Model Validation

Becky Zhu

Published in

unpack

3 min readApr 20, 2021

Model Validation matters in machine learning.

What is Model Validation？

Model validation is the set of processes and activities intended to verify that models are performing as expected.

Why Model Validation Matters?

The goal of a model is to make predictions about data. Model validation determines whether the trained model is trustworthy. Also Model validation benefits in reducing the costs, discovering more errors, scalability and flexibility and enhancing the model quality.

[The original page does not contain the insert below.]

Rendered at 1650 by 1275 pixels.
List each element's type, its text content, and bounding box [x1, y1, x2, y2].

The techniques of Model Validation

There are many techniques of Model validation:

Train/test split
k-Fold Cross-Validation
Leave-one-out Cross-Validation
Leave-one-group-out Cross-Validation
Nested Cross-Validation
Time-series Cross-Validation
Wilcoxon signed-rank test
McNemar’s test
5x2CV paired t-test
5x2CV combined F test

Here are three techniques we use more often:

1. Train/Test Split

The most basic technique of Model Validation is to perform a train/validate/test split on the data. A typical ratio for this might be 80/10/10 to make sure we still have enough training data. After training the model with the training set, we will move onto validating the results and tuning the hyperparameters with the validation set till we reach a satisfactory performance metric. Once this stage is completed, we would move on to testing the model with the test set to predict and evaluate the performance.

2. K-fold cross-validation with independent test data set.

In the situation that we would like to preserve as much data as possible for the training stage and not risk losing valuable data to the validation set. This technique will not require the training data to give up any portion for a validation set. In this instance, the dataset is broken into k number of folds wherein one fold will be used as the test set and the rest will be used as the training dataset and this will be repeated n number of times as specified by the user. In a regression the average of the results will be used as the final result. In a classification setting, the average of the results (i.e. Accuracy, True Positive Rate, F1, etc.) will be taken as the final result.

3. Leave-one-out cross-validation with independent test data set.

Leave-One-Out Validation is similar to the k-fold cross validation. The iteration is carried out and specified times and the dataset will be split into n-1 data sets and the one that was removed will be the test data. performance is measured the same way as k-fold cross validation.

This technique only use in small data validation.

How we choose the techniques of Model validation?

Actually no single technique can use in all scenarios. We should be quite familiar with our data. Here is some suggests from Sebastian’s Blog may give us some ideas.

Get the best model

At the end we can check the change in the accuracy score. We can use many techniques to score them, such as:

Developing the Classification Matrices to make an inside view on the validity of the model in mathematical view.
Drawing a scatter plot is a good option to check the validity of the model fitted on the regression formula.
Drawing the profit charts with financial costs associated with the model analyzed.

Repeat the procedure till reaching the desired accuracy score or chosen metrics.After choosing the final model, check its performance using the test data set to get the best model.